A estratégia brasileira para os minerais críticos transcende a mera exportação de matérias-primas. O governo Durigan defende um modelo que atraia investimentos estrangeiros ao setor, mas com a premissa inegociável do controle nacional sobre os recursos. O objetivo é claro: incentivar a industrialização local e a agregação de valor à produção nacional, evitando que o Brasil permaneça na posição de mero fornecedor de commodities. Essa abordagem visa fortalecer a indústria doméstica, gerar empregos de maior qualificação e consolidar uma cadeia produtiva mais robusta e autônoma, alinhando-se às preocupações globais sobre sustentabilidade e soberania tecnológica e energética, conforme debatido com o diretor-executivo da Agência Internacional de Energia, Fatih Birol.

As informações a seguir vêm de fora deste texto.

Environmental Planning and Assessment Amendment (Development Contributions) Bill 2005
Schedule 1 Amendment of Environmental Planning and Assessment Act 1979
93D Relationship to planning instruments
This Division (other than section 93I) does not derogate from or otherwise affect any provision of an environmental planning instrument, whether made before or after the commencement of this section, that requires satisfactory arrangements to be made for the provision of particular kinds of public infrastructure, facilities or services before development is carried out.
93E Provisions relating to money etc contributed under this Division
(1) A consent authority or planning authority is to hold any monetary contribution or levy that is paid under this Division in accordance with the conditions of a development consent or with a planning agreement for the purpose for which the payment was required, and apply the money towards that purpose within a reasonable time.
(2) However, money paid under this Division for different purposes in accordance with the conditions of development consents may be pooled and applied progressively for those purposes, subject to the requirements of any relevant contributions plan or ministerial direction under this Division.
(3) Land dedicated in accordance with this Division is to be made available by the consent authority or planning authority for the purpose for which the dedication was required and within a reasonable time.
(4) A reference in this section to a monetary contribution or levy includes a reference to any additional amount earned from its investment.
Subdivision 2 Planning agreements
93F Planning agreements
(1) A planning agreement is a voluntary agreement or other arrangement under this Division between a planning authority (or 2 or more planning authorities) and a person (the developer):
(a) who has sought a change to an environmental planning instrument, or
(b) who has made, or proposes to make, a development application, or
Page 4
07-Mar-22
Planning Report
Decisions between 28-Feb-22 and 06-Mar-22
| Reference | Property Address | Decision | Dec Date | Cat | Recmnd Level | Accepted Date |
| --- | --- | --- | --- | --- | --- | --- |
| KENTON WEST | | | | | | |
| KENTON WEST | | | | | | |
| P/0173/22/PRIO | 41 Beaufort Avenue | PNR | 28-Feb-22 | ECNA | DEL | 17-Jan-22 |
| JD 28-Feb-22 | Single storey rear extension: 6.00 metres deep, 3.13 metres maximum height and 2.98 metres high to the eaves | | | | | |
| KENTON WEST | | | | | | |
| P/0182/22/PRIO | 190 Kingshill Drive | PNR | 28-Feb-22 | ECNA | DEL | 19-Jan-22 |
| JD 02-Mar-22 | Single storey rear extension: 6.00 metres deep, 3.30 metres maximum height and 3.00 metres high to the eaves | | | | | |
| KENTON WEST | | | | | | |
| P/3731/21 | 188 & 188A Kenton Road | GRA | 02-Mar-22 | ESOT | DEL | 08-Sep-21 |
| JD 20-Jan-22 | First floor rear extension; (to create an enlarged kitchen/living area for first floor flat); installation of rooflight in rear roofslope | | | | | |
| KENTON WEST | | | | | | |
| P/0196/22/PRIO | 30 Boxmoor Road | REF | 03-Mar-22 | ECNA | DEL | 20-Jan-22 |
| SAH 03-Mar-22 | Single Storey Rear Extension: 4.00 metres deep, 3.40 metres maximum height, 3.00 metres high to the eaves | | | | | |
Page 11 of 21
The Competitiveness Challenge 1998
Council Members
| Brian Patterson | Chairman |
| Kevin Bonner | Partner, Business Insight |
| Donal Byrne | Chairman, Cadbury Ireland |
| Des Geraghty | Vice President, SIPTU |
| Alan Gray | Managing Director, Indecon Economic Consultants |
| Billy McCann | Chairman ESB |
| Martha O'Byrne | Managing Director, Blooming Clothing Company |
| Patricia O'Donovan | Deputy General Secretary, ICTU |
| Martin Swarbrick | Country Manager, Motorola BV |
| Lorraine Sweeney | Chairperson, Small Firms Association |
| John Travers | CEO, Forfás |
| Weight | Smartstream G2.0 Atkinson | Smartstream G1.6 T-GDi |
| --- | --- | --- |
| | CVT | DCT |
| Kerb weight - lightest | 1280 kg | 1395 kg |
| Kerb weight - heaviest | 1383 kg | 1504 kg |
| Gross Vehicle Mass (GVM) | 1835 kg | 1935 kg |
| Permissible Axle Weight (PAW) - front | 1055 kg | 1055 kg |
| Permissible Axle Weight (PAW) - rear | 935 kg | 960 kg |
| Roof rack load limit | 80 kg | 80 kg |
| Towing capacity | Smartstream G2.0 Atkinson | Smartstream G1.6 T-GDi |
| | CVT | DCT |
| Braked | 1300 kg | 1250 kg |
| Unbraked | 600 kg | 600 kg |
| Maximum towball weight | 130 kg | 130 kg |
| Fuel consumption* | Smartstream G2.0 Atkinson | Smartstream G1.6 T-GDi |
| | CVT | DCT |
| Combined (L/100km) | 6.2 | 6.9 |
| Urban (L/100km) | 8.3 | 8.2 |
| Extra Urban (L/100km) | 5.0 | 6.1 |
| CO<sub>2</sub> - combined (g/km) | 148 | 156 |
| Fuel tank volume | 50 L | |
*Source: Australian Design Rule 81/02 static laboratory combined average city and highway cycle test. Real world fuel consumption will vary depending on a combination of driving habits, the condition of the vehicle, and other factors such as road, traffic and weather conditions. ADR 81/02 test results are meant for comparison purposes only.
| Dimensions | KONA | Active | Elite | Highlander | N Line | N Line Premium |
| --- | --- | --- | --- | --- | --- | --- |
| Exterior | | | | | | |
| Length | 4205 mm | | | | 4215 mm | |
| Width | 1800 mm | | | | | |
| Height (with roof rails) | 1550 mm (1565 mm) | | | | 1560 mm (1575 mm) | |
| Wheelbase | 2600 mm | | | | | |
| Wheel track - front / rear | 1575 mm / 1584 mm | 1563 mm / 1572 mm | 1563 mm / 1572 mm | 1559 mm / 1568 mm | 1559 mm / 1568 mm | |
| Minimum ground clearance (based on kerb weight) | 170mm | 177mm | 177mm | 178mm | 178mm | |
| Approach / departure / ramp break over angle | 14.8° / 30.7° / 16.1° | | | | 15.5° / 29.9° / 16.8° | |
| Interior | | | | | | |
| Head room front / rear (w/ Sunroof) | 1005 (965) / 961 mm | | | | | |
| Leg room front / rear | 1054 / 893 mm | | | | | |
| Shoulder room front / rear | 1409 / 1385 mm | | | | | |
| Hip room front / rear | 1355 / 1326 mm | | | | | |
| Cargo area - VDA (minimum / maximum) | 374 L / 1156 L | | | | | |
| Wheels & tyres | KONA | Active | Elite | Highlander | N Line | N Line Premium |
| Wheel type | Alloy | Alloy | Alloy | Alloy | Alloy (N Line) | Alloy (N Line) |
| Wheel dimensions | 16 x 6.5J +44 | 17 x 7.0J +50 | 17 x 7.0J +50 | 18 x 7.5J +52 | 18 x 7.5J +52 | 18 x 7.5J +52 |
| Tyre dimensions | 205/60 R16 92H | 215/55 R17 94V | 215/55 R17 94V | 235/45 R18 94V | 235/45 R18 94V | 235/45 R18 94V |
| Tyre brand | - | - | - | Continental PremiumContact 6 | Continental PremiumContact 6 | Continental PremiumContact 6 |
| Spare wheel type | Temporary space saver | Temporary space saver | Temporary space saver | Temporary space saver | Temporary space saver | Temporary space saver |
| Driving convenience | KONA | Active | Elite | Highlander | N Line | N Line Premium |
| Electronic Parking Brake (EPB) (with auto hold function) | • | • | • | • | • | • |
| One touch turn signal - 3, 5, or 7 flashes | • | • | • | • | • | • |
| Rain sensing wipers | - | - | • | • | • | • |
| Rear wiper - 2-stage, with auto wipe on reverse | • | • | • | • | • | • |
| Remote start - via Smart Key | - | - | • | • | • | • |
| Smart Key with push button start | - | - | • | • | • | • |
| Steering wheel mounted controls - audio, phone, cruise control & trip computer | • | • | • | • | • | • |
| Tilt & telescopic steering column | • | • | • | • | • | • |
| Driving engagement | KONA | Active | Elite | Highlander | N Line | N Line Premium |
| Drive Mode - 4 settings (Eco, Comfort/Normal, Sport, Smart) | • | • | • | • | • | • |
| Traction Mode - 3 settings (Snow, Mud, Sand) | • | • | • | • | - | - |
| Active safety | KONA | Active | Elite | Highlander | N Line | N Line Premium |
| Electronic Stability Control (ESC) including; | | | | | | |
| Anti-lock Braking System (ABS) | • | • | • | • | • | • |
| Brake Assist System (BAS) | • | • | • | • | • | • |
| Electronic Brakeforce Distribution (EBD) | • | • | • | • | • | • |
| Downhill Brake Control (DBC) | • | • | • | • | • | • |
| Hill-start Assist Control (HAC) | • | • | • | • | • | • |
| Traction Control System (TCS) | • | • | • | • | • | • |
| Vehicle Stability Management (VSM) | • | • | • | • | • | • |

O Contexto da Viagem e Implicações Regionais
O Ministro da Fazenda, Dario Durigan, embarcou para a França neste fim de semana, marcando sua segunda viagem internacional à frente da pasta e consolidando a participação brasileira em importantes foros globais. A viagem, que se dá após a saída de Fernando Haddad do comando da equipe econômica, direciona-se a Paris, onde Durigan participará como convidado da reunião de ministros das Finanças e presidentes de Bancos Centrais do G7, um grupo que reúne as principais economias do mundo. Esta incursão diplomática ocorre em um momento de intensa atividade para o Brasil, que tem buscado posicionar-se ativamente em discussões cruciais, como a guerra e a cadeia de minerais estratégicos, em plataformas como o Brics e agora o G7.
A agenda de Durigan na capital francesa é densa e multifacetada, delineando a profundidade do engajamento brasileiro. Inclui encontros bilaterais com autoridades estrangeiras, como a ministra-delegada para Inteligência Artificial da França e a ministra das Finanças do Japão, além de mesas redondas sobre geopolítica e discussões aprofundadas em temas críticos para a economia global e regional. Entre os destaques programáticos, está a pauta de inteligência artificial, com uma visita à startup francesa Mistral AI, e a energia, com um encontro previsto com o diretor-executivo da Agência Internacional de Energia, Fatih Birol, em meio às crescentes preocupações globais com o abastecimento em virtude de conflitos internacionais.
No entanto, o ponto central para as implicações regionais e a projeção estratégica do Brasil reside na pauta dos minerais críticos. Durigan pretende posicionar o Brasil como uma alternativa estratégica no mercado global de minerais essenciais para a indústria tecnológica e a transição energética, como terras raras, nióbio e grafeno – elementos atualmente dominados pela China. Essa iniciativa tem profundas implicações regionais e globais, visando atrair investimentos estrangeiros significativos para o setor, mas sob a condição de manter o controle nacional sobre os recursos e promover a industrialização local. O objetivo é transcender o papel de mero exportador de matérias-primas, agregando valor à produção brasileira e fortalecendo sua cadeia produtiva, o que impactaria diretamente o desenvolvimento regional e a autonomia tecnológica do país, elevando o perfil estratégico do Brasil no cenário internacional de forma substancial.